*** Opening READING PASSAGE ***

Following WeWork’s saga, investors will be more inclined to “look behind the curtains” of high-valued startups, said Greycroft founding partner Dana Settle at the GeekWire Summit earlier this month. “Going forward there will be a lot more scrutiny on business models and not just product-market fit,” she said.

Even enterprise software companies can expect more pressure from investors to show how they will become profitable, said Paul Condra, an emerging technology analyst at PitchBook. “If you don’t need to go public, you can just sort of wait for the waters to calm down a little bit,” he added.

Less than a quarter of this year’s IPO class was expected to report positive net income, according to Goldman Sachs. That’s an even smaller share than were profitable in the lead up to the dotcom bust.

The upshot is that a third of unicorn-level startups have priced their IPO shares below their most recent private funding, according to PitchBook.

The 2020 presidential election may also put a damper on mega-IPOs in the coming quarters.

“Historical data tells us that uncertainty caused by U.S. elections tends to have a slowing effect on IPO activity, and the speed of pickup for the post-election IPO cycle also depends on the state of the economy and growth,” said Tim Tasker, the Seattle managing partner at Ernst & Young.

But Bryant predicts more activity in the near future. He expects 2-to-4 Pacific Northwest companies to test receptivity in the public markets in the next 12-to-18 months. He said there’s a group of six or so startups that “fit the profile and are in large enough markets to be enduring public companies.”

“There’s just too much pent up value in companies that have been private for 6-to-10 years and are well in excess of $100 million in revenue,” he said. “They have sustained growth and proven unit economics as they scale with strong gross margin profiles.”

Unicorn CEOs unfazed

(Chart via Dan Li)

Since Amazon was founded in 1994, 32 startups in the Pacific Northwest have become unicorns, according to an analysis by Dan Li of Madrona Venture Group. Companies such as Convoy, Auth0, and Outreach hit the milestone after raising triple-digit investment rounds this year, and others on the GeekWire 200 could get there soon.

There is some evidence that sky-high private valuations don’t translate into public company success. Startups that raised more than $100 million pre-IPO saw their shares gain far less than startups with smaller venture capital backing, according to an analysis by CB Insights.

But CEOs of highly valued startups in the Pacific Northwest said that headlines proclaiming “unicorn blood in the streets” didn’t affect them.

“I don’t care exactly what our status is, unicorn or not,” said Dan Lewis, CEO of trucking startup Convoy, when asked at the GeekWire Summit. “The way the trucking operates today is inefficient. It wastes time, it creates a huge amount of extra unnecessary emissions. There’s a lot of additional costs. Facilities are crazy getting in and out. And technology and data will make that better.”

*** Closing READING PASSAGE ***
*** Opening LISTED RECORDS ***

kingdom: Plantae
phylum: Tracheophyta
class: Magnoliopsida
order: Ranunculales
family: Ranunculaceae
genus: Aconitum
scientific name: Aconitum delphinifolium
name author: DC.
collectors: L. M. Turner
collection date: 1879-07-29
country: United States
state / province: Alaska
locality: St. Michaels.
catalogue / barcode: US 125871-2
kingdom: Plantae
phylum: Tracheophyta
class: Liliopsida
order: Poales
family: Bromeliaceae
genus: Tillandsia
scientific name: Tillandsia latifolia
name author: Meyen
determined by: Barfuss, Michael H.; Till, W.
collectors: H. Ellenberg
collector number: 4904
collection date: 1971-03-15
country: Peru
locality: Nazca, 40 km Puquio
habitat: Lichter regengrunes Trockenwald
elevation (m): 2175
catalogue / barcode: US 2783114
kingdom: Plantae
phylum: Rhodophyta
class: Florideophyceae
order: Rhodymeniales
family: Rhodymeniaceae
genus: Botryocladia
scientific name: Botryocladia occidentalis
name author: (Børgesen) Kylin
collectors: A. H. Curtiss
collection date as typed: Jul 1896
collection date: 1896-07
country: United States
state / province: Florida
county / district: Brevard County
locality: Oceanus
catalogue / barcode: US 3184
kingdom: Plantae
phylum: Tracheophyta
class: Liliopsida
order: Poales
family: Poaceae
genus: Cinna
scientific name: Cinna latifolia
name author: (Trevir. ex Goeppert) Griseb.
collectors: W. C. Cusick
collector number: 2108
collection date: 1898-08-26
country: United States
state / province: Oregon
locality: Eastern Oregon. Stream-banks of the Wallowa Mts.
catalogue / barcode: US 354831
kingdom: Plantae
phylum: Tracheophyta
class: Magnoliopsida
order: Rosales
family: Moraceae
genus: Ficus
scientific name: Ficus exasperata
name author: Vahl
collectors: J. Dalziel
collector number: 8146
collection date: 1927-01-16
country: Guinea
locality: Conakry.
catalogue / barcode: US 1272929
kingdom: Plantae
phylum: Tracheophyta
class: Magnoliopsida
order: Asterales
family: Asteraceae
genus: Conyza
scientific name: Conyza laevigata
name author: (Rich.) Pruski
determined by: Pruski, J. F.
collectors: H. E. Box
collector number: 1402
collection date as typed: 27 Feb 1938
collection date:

*** Closing LISTED RECORDS ***

■ **WHAT THE EXERCISE ASKS**
In the passage on startup IPOs, can you rewrite the part starting at "Following WeWork’s saga, investors" and ending at "the dotcom bust.", swapping "investors" for "backers"? The listing comes from a separate source.

■ **SOLUTION TO THIS TASK**
Following WeWork’s saga, backers will be more inclined to “look behind the curtains” of high-valued startups, said Greycroft founding partner Dana Settle at the GeekWire Summit earlier this month. “Going forward there will be a lot more scrutiny on business models and not just product-market fit,” she said.

Even enterprise software companies can expect more pressure from backers to show how they will become profitable, said Paul Condra, an emerging technology analyst at PitchBook. “If you don’t need to go public, you can just sort of wait for the waters to calm down a little bit,” he added.

Less than a quarter of this year’s IPO class was expected to report positive net income, according to Goldman Sachs. That’s an even smaller share than were profitable in the lead up to the dotcom bust.